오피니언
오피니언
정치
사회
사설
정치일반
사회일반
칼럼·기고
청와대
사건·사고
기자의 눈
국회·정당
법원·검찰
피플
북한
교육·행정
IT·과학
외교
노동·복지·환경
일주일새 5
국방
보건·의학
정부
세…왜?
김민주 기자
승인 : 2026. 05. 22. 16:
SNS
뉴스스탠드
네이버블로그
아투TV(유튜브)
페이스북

* _What is being asked_: Repeat the listing above word for word, keeping every line in its original order.

* _Expected answer_:
오피니언
오피니언
정치
사회
사설
정치일반
사회일반
칼럼·기고
청와대
사건·사고
기자의 눈
국회·정당
법원·검찰
피플
북한
교육·행정
IT·과학
외교
노동·복지·환경
일주일새 5
국방
보건·의학
정부
세…왜?
김민주 기자
승인 : 2026. 05. 22. 16:
SNS
뉴스스탠드
네이버블로그
아투TV(유튜브)
페이스북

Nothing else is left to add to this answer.